**AIM:** Convert the records, from the line containing "pose: elev=239.5 azim=235.0" through the end of the records (both ends included), into a Markdown table with the columns "Row" and "Entry", one numbered row per line and blank lines left out. Leave the pictures out of the table.

**RECORD SET:**

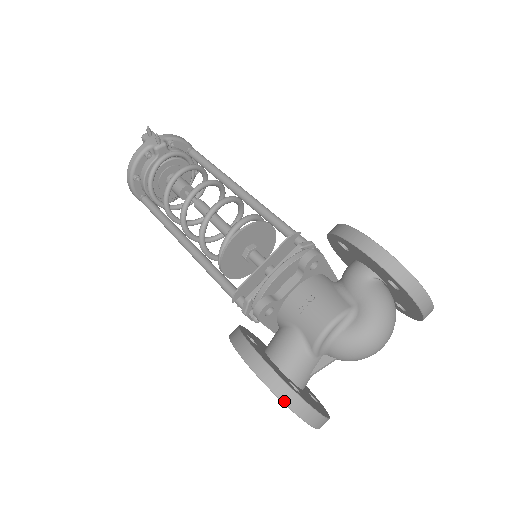
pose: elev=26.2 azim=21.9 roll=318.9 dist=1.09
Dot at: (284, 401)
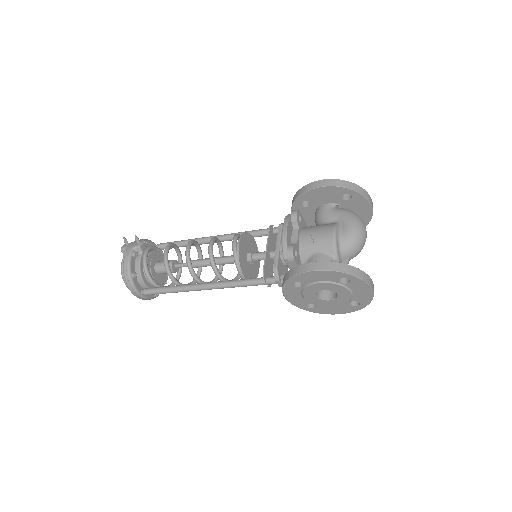
Dot at: (347, 272)
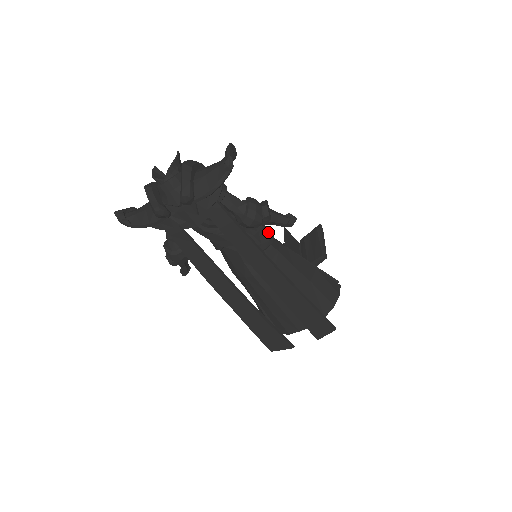
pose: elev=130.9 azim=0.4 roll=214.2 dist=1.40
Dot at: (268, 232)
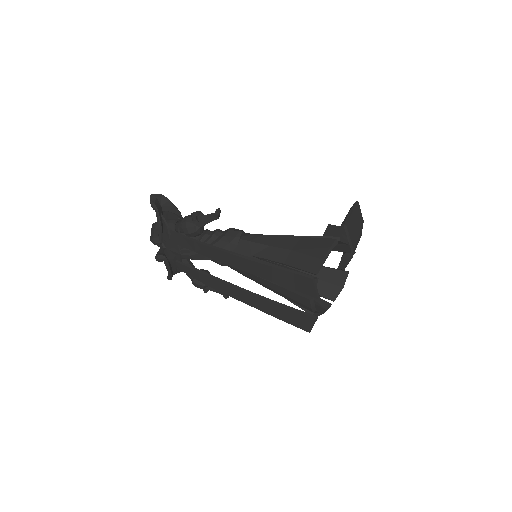
Dot at: (235, 232)
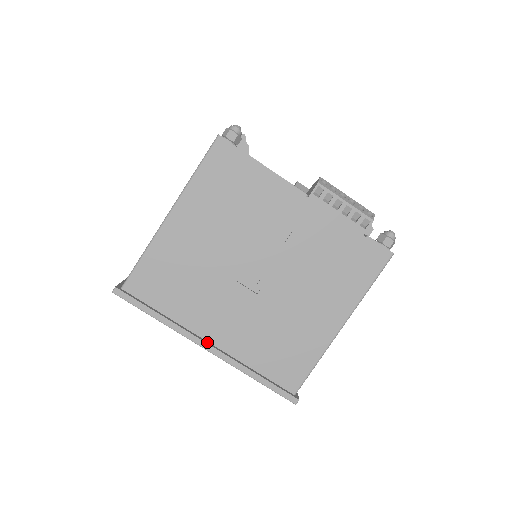
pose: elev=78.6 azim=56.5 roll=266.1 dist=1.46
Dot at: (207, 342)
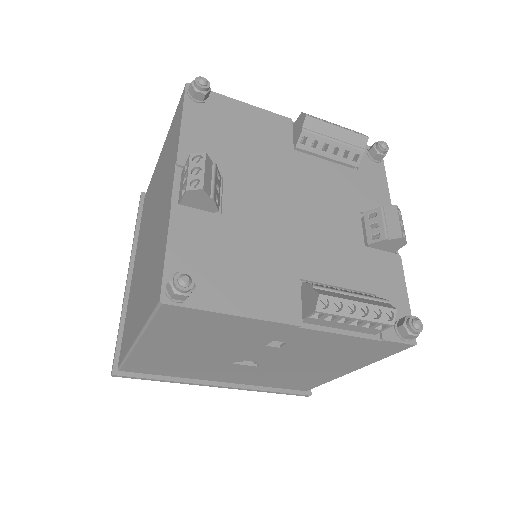
Dot at: (217, 383)
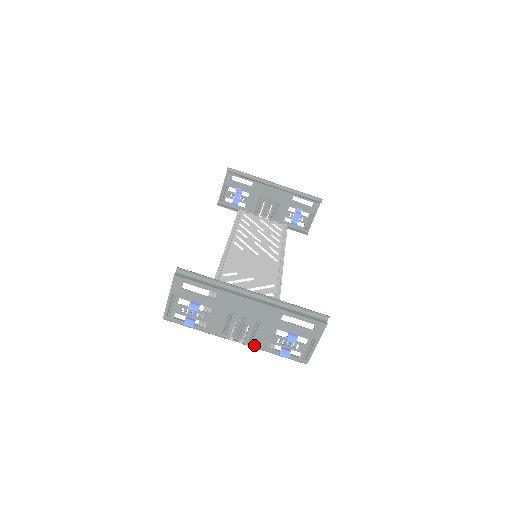
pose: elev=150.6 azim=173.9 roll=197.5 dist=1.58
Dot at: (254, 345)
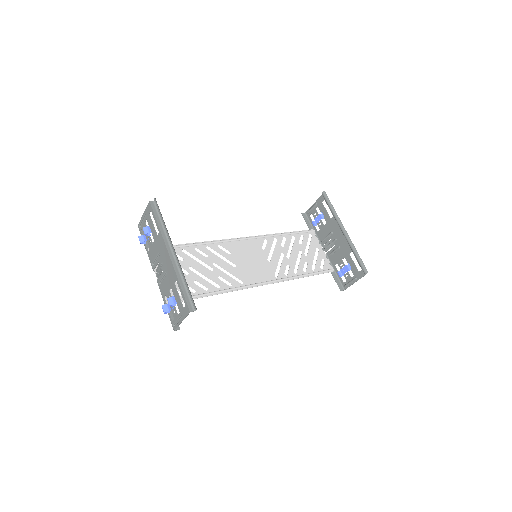
Dot at: (160, 287)
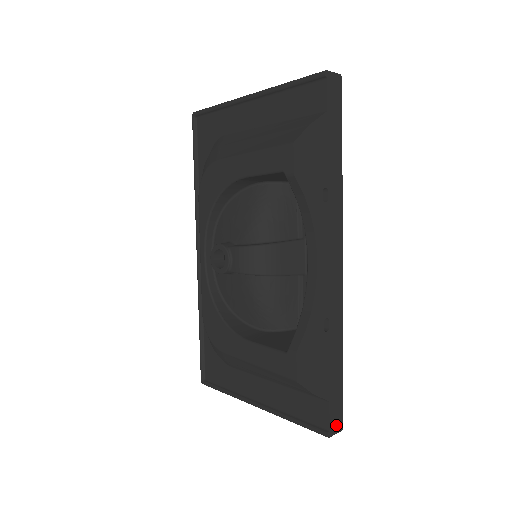
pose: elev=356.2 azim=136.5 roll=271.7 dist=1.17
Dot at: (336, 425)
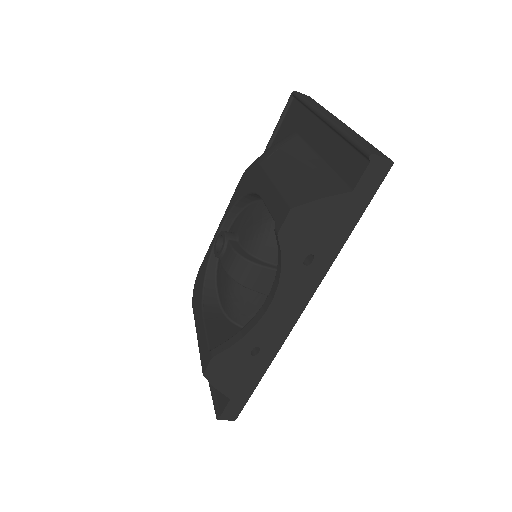
Dot at: (229, 415)
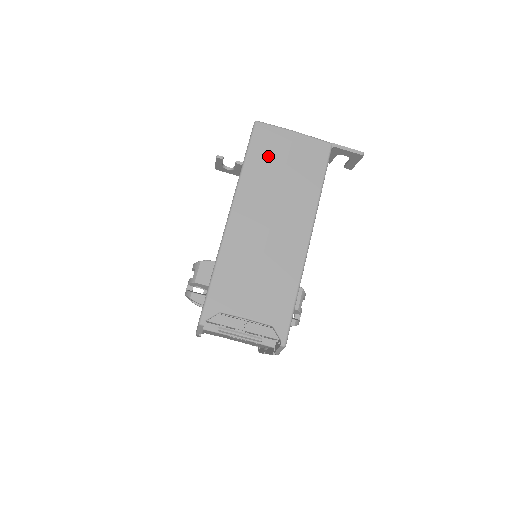
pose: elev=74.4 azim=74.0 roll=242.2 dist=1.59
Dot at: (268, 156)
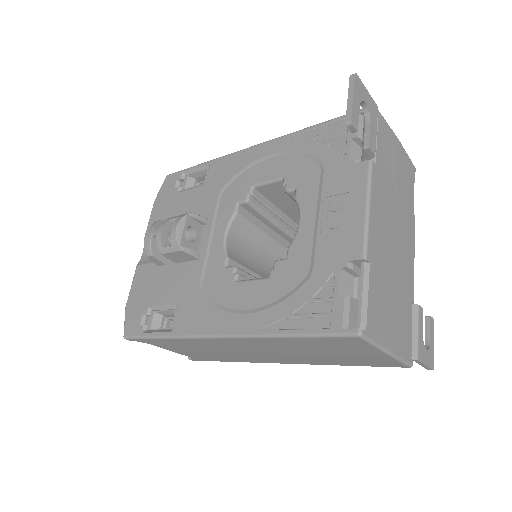
Dot at: (324, 347)
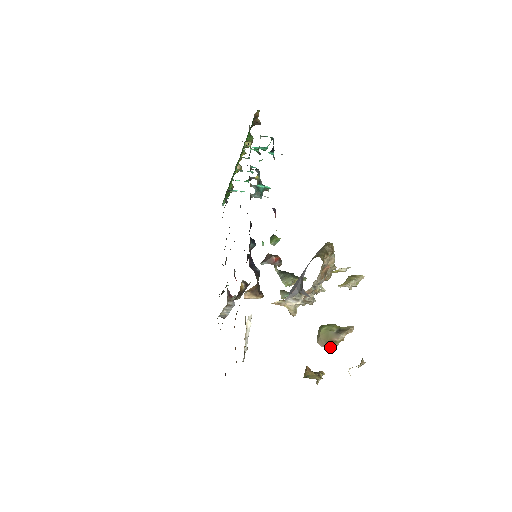
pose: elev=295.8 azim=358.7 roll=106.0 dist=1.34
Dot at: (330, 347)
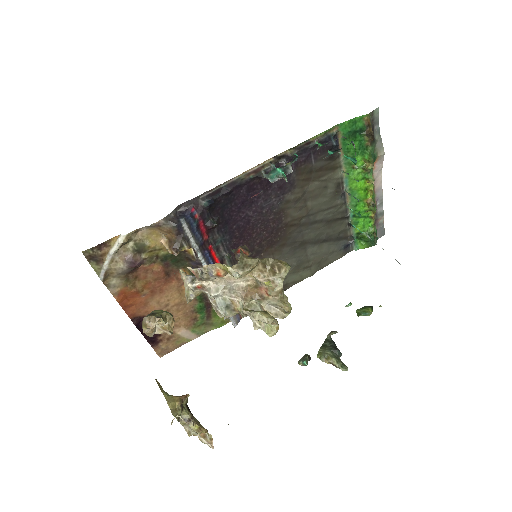
Dot at: (144, 331)
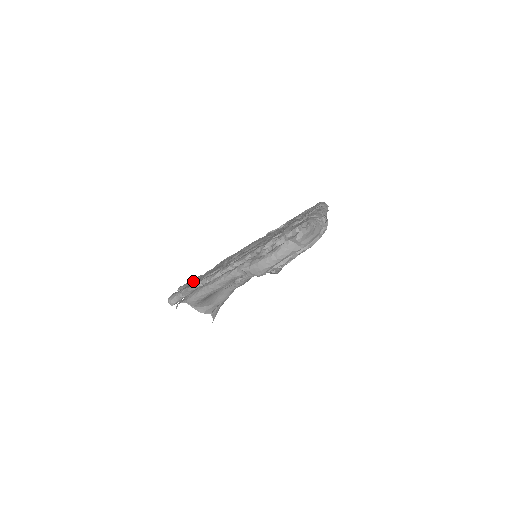
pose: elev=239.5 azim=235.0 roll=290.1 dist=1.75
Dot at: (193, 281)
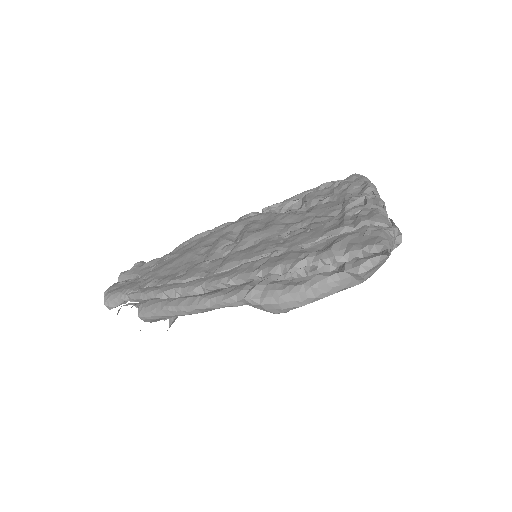
Dot at: (145, 271)
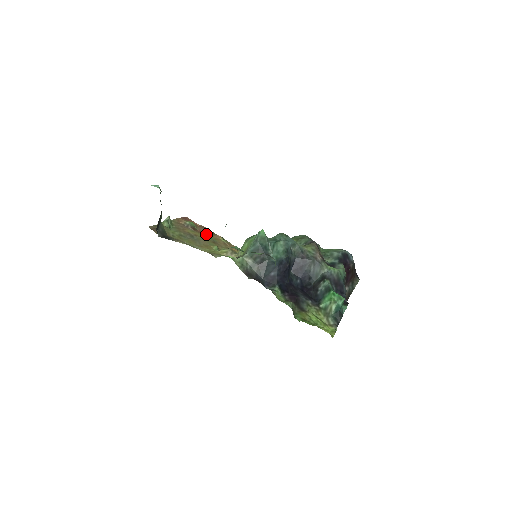
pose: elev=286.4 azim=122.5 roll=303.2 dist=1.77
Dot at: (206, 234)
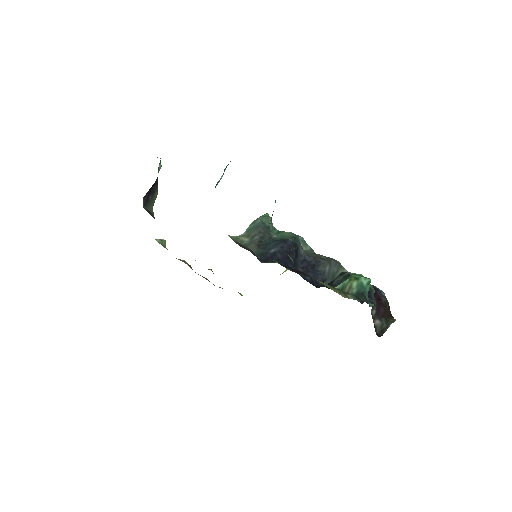
Dot at: occluded
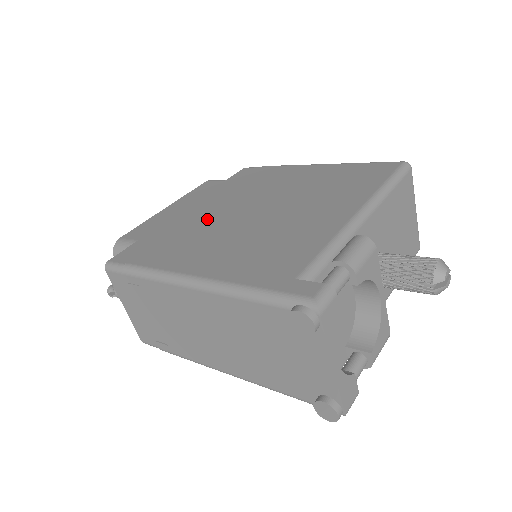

**RESULT OF THE EXERCISE:**
| Row | Entry |
|---|---|
| 1 | pose: elev=239.5 azim=235.0 roll=290.1 dist=1.75 |
| 2 | Dot at: (193, 281) |
| 3 | Dot at: (145, 271) |
| 4 | pose: elev=286.4 azim=122.5 roll=303.2 dist=1.77 |
| 5 | Dot at: (206, 234) |
| 6 | Dot at: occluded |